You are a Palestinian.

You are forced to tolerate foreign troops, armed with machine guns and grenades, patrolling the shopping district of the city you live in, claiming the right, uncontestable because of their weaponry, to survey, harass, frisk and detain any civilian for any reason or none at all.

You live with the knowledge firstly that those troops represent the most impressive military in the region, the only one with nuclear weaponry at its disposal, and secondly that you and your family and all your friends are not represented by a government with sovereignty, jurisdiction or statutory legitimacy. To the extent that the occupying Israeli army grants your people any administration at all, it is an interim provisional government, the Palestinian Authority, whose “authority” lapsed thirteen years ago.
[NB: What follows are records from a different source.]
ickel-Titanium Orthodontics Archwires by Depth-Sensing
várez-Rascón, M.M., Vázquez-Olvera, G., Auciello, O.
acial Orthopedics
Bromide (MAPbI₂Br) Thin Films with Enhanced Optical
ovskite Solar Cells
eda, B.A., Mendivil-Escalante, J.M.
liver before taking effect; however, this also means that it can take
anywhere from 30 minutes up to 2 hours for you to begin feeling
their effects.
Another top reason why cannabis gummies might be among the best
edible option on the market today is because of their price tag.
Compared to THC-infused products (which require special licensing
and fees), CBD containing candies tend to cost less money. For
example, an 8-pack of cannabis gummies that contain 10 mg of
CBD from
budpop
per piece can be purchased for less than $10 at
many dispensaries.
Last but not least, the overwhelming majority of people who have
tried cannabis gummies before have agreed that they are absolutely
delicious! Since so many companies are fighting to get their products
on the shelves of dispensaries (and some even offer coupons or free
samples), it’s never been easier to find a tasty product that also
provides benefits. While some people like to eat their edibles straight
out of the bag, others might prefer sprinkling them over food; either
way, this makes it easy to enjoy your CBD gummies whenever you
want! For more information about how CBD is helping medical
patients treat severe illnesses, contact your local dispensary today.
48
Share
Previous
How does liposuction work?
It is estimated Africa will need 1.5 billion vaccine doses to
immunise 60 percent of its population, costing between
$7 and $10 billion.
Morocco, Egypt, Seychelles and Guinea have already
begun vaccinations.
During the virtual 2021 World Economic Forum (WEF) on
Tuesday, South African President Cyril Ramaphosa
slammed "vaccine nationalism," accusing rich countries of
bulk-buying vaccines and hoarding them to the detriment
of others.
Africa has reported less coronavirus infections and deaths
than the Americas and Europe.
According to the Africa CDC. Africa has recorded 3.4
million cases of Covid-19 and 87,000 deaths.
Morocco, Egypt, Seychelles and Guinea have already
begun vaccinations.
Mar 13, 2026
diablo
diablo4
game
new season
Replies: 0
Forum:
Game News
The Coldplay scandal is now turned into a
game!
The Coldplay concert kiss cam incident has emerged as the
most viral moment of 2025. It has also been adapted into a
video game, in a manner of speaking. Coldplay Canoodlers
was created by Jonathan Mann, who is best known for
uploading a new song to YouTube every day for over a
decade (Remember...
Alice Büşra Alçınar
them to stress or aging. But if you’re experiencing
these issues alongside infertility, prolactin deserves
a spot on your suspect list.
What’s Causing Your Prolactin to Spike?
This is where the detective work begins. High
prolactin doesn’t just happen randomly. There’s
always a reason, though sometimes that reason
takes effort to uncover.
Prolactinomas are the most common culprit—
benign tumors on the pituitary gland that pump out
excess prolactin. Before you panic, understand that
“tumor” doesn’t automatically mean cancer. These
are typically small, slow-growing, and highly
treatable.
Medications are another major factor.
The Foreign Minister of the occupying army’s government, Avigdor Lieberman, is the head of the second most powerful party in the Knesset, a party that is overtly racist against your people (Arabs) and constitutionally hostile to your uplift. The last twenty years of what commentators glibly misrepresent as the “peace process” have only led to peace in the Pax Romana sense, maximizing not freedom, justice and equality but settlement, occupation and colonialism, the number of Israeli settlers in the occupied territories having more than doubled in that time.

The land your people are allowed to inhabit is non-contiguous, and each part is overseen by an unsavory party that lacks public support, even in the territory each ostensibly leads. Fatah, which represents the West Bank, is a corrupt client party of Egypt, the United States and Israel, which has compromised too snivelingly with the latter to have achieved anything like gains in the movement for Palestinian liberation (all the while soaking up Palestinian money to enrich apparatchiks) and has therefore remained complicit in occupation. Hamas, democratically elected to represent Gaza, is a radical Islamist sect that maintains a website complete with the discredited fascist propaganda piece “The Protocols of the Elders of Zion” and so heavily prioritizes its narrow ideological program over national interests that it will later publicly celebrate “Arab holy warrior” Osama bin Laden.

You are a Palestinian, and the outlook is not brilliant.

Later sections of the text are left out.